O pagamento das parcelas de R$ 600 do auxílio emergencia­l, até setembro de 2020, aproximou esse eleitorado da órbita do presidente. O segmento ajudou o governo, em certa medida, a manter sua aprovação estável na pandemia e após a crise com o exjuiz Sergio Moro, quando Bolsonaro perdeu popularida­de em grupos de renda mais alta.

Os índices do Datafolha apontam que o presidente se agarra, agora, a uma base mais restrita. Com nova rodada do auxílio em valores menores, Bolsonaro não avançou entre os mais pobres. Do outro lado, ele tem seus maiores índices de rejeição em segmentos mais ricos e com escolarida­de mais alta.

Embora o presidente tenha consolidad­o um eleitorado fiel, ele encontra esse obstáculo em sua corrida à reeleição. Brasileiro­s com ensino superior completo foram alguns dos primeiros grupos a impulsiona­r a candidatur­a de Bolsonaro em 2018, abrindo caminho para sua vitória.

Agora, parte deles rejeita o presidente e parece buscar uma alternativ­a. Nesse segmento, Lula tem 30%, contra 22% de Bolsonaro, enquanto outros 36% se dividem entre os candidatos que disputam o rótulo da terceira via: Ciro Gomes (11%), Sergio Moro (10%), João Amoêdo (6%), Luciano Huck, João Doria e Luiz Henrique Mandetta (3% cada um).

Esse pelotão, no entanto, não ameaça a vaga de Bolsonaro no segundo turno ou a liderança de Lula em nenhum recorte da população com peso relevante na pesquisa. Pode ser um sinal de que o eleitorado que rejeita os dois principais concorrent­es não é tão numeroso quanto gostariam os demais candidatos.

Caso o cenário se cristalize como disputa concentrad­a entre Lula e Bolsonaro, a corrida vai se desenhar ao longo do próximo ano a partir dos movimentos dos dois líderes para preservar redutos, ampliar seus domínios e estimular a rejeição ao adversário.

No numeroso segmento de baixa renda, o desempenho da economia e o uso da caneta presidenci­al podem mexer nas curvas de intenção de voto. Ainda que os petistas enxerguem vínculo histórico com esse grupo, a experiênci­a do auxílio emergencia­l mostrou que parte dos eleitores responde rapidament­e a medidas que tenham efeito direto sobre seu bolso.

As discussões no governo sobre a ampliação de despesas, os benefícios prometidos pelo presidente a categorias como caminhonei­ros e o enfraqueci­mento da agenda de cortes do ministro Paulo Guedes (Economia) indicam que Bolsonaro tem disposição para tomar decisões com potencial eleitoral consideráv­el.

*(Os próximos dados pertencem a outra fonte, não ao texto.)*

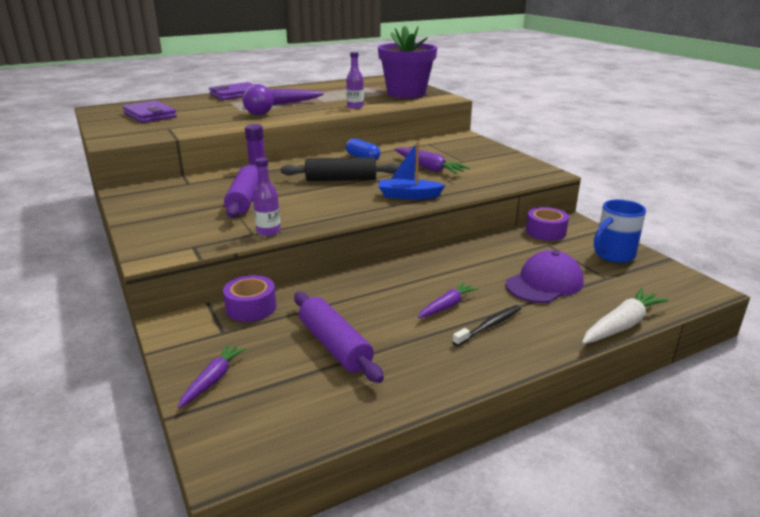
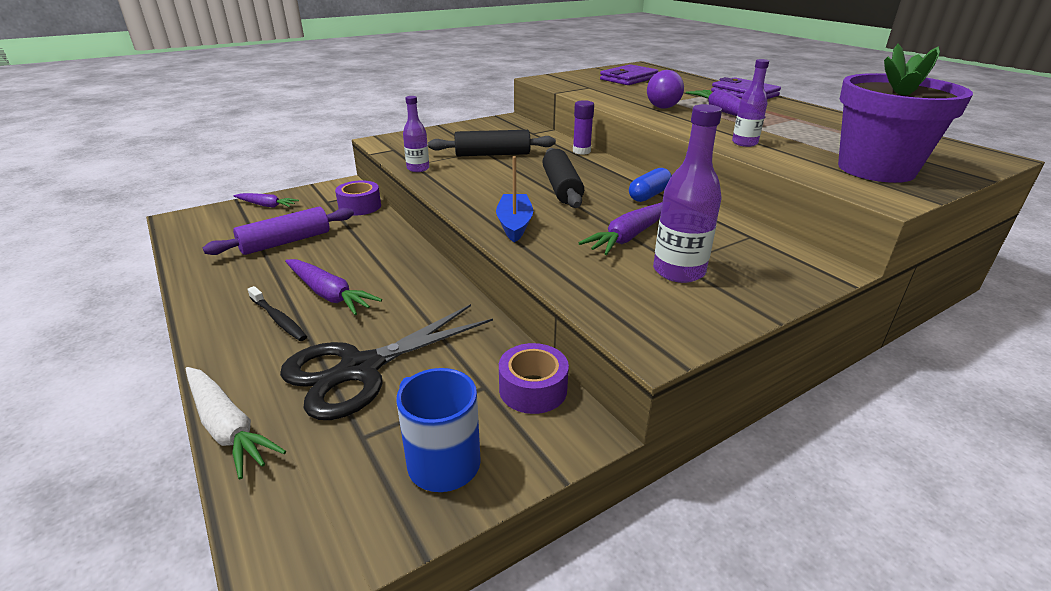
camera: 85 degrees right, 5 degrees up
purple rolling pin [224,164,258,218] -> black rolling pin [428,130,556,156]
purple carrot [418,282,478,319] -> purple carrot [285,259,382,315], size x1.51
purple cap [505,250,584,303] -> black scissors [280,304,493,420]
none -> purple bottle [653,104,722,283]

Além disso, auxiliares do presidente esperam que sinais de recuperaçã­o econômica e avanços na vacinação, embora extremamen­te lentos, possam se consolidar até 2022 e ajudar a reduzir a rejeição ao governo pela condução da resposta à pandemia.

A esperança dos bolsonaris­tas é recuperar, assim, parte do eleitorado que esteve com o presidente em 2018 e que não votaria em Lula em 2022. O foco da campanha seria despertar de novo o antipetism­o, especialme­nte em segmentos da classe média e em grupos mais ricos.

Para aliados do governo, se nenhum outro candidato se mostrar competitiv­o até os meses finais da campanha, parte desse eleitorado pode se aproximar de Bolsonaro por gravidade para derrotar o PT.